Joe Mathieu: First of all, were you surprised by this, that Rollins won the Democratic nomination?
Daniel Medwed: I was. Like a lot of folks, I assumed that Greg Henning had a leg up. He was the heir-apparent anointed by the departing DA, Dan Conley. He had the support of the police unions, and I thought that the other four candidates would basically split the progressive vote and allow Henning to sail through. But boy, was I wrong. A lot of people are hailing Rollins's victory, in part as a part of this blue wave across the nation that's brought many women and people of color into elected office. But I think that sells her short a little bit. She's smart, savvy, sophisticated, a great lawyer with extensive managerial experience who ran a terrific campaign. And she has a compelling backstory, including a family member who suffered from drug addiction.
Mathieu: She's got a good story to tell. So what is it about her win here that has provoked a negative reaction in some circles? We've heard people on Fox News talking about her.
Medwed: I think it relates to a campaign promise, or really a statement of policy preferences, in which she indicated that if she were DA, she would use her power to decline to prosecute 15 low-level nonviolent offenses, ranging from trespass to shoplifting to certain drug possession charges.

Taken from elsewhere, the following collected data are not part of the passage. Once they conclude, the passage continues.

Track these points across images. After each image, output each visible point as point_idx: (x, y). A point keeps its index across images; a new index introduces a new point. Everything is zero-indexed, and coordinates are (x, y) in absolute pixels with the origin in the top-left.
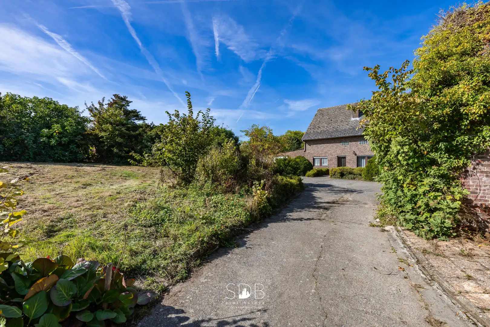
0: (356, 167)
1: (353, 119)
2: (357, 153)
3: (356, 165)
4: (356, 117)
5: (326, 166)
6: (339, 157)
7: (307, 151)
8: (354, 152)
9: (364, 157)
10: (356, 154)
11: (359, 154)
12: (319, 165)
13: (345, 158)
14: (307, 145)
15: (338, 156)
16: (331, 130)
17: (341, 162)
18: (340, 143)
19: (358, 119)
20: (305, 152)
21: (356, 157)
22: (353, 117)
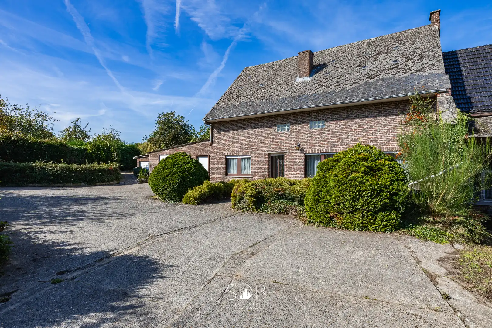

What that means is that even if the police make an arrest for one of those crimes, her office would refuse to take those charges to court. Now, a lot of scholars think that the declination power held by prosecutors is the next frontier of criminal justice reform. It's really hard to get legislatures to repeal ill-advised statutes, to take them off the books. It's really hard to get the police to stop making arrests for those laws that are actually still on the books. But if you have a prosecutor who is declining to charge them, that can go a long way toward advancing justice, cutting back on mass incarceration. But perhaps unsurprisingly, the police unions and some business leaders have expressed some uneasiness with her policies.

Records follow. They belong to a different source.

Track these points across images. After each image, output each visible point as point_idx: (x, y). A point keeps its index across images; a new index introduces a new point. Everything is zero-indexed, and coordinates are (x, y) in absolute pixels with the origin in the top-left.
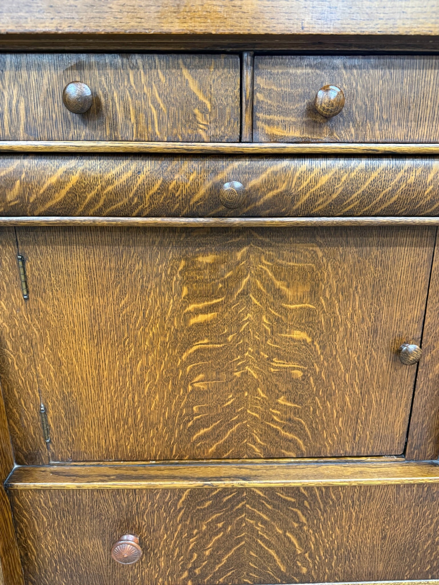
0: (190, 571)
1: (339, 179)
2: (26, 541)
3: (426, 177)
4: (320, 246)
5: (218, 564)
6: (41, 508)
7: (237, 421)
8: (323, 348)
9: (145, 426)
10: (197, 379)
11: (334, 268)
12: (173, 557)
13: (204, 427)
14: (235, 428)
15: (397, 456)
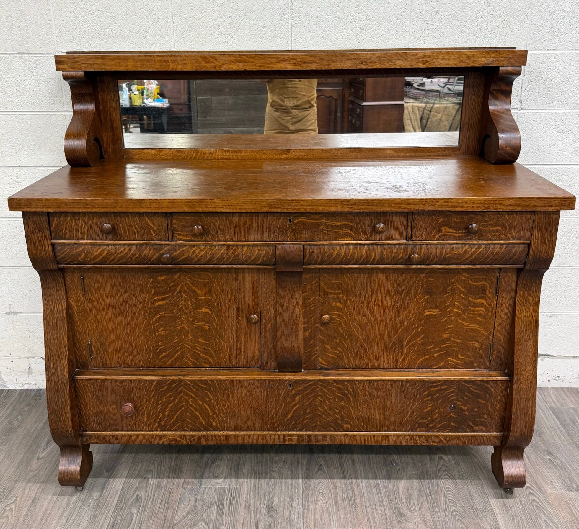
0: (158, 423)
1: (208, 253)
2: (80, 405)
3: (242, 252)
4: (211, 273)
5: (172, 419)
6: (88, 389)
7: (180, 350)
8: (217, 316)
9: (137, 351)
10: (160, 330)
11: (218, 282)
12: (150, 415)
13: (165, 352)
14: (179, 353)
15: (258, 367)
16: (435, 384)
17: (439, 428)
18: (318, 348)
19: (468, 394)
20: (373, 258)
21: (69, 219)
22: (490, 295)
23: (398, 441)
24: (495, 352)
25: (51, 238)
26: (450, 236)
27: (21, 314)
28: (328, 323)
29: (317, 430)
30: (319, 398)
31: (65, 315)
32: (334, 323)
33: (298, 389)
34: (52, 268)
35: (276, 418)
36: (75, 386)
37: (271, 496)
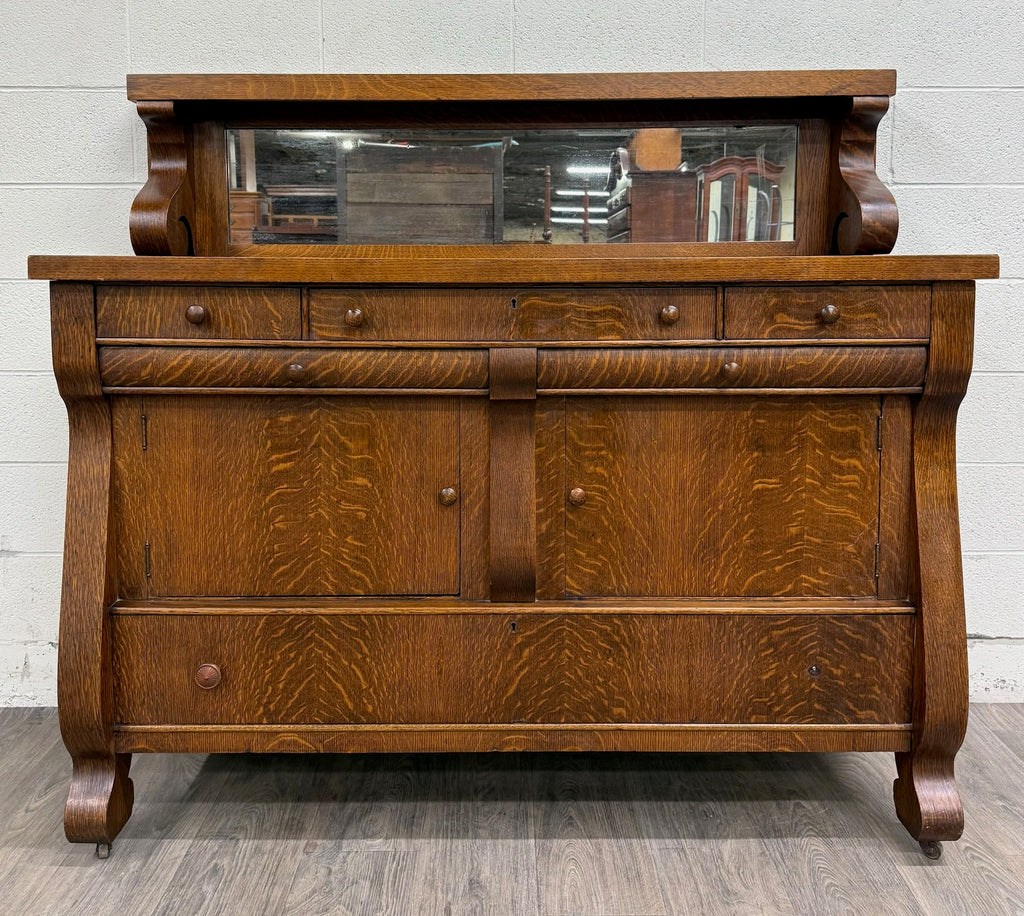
0: (265, 707)
1: (370, 365)
2: (120, 669)
3: (430, 362)
4: (373, 409)
5: (291, 698)
6: (138, 634)
7: (312, 559)
8: (381, 492)
9: (233, 560)
10: (277, 520)
11: (386, 427)
12: (250, 690)
13: (283, 564)
14: (310, 566)
15: (454, 595)
16: (779, 623)
17: (791, 714)
18: (563, 554)
19: (840, 642)
20: (658, 373)
21: (131, 299)
22: (866, 451)
23: (716, 744)
24: (884, 563)
25: (96, 334)
26: (789, 329)
27: (21, 555)
28: (582, 503)
29: (563, 720)
30: (567, 651)
31: (107, 487)
32: (592, 506)
33: (528, 633)
34: (92, 393)
35: (486, 695)
36: (113, 629)
37: (475, 865)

Mathieu: We're talking with WGBH News legal analyst and Northeastern law professor Daniel Medwed about Rachael Rollins, the Democratic nominee for Suffolk County DA. You mentioned uneasiness on the part of the police and retailers too. Tell me more about that. What are the actual objections to her proposed charging policies?
Medwed: I think the objections boil down to what's known as a deterrence argument — that it's the threat of criminal prosecution that dissuades people from engaging in criminal activity, and that if people knew that you could trespass or shoplift in the city of Boston with impunity, it would just embolden people to engage in that behavior.
The argument would also suggest that there would be financial consequences, retailers would lose revenue because of shoplifting, and that maybe this could be a slippery slope, a gateway to more serious crimes.
Mathieu: So put your opinion hat on here. Were the criticisms legit?
Medwed: I hear them, I see them, but I don't think they're especially legitimate. I think Rachael Rollins should be applauded for trying to do something different, for trying to address the trap of a criminal conviction that ensnares so many young people in Boston, especially young men of color. Even if you get probation, typically, for one of these offenses, it's very easy to violate the terms of your probation. Maybe you miss an appointment with your officer or a phone call and then you're sent to jail.
Also, the collateral consequences of a criminal record are enormous. You'll have difficulty finding employment. You might be ineligible for certain forms of public housing, in some states you can't even vote. Plus, Rollins has indicated that this isn't a tablet set in stone, this list of 15 offenses, she's willing to talk to the police, talk to business leaders. And I'm pretty confident that she'll tweak her proposals accordingly, if she's convinced that she should do so. I'm really excited about the prospect of having Rachael Rollins, potentially, as our DA.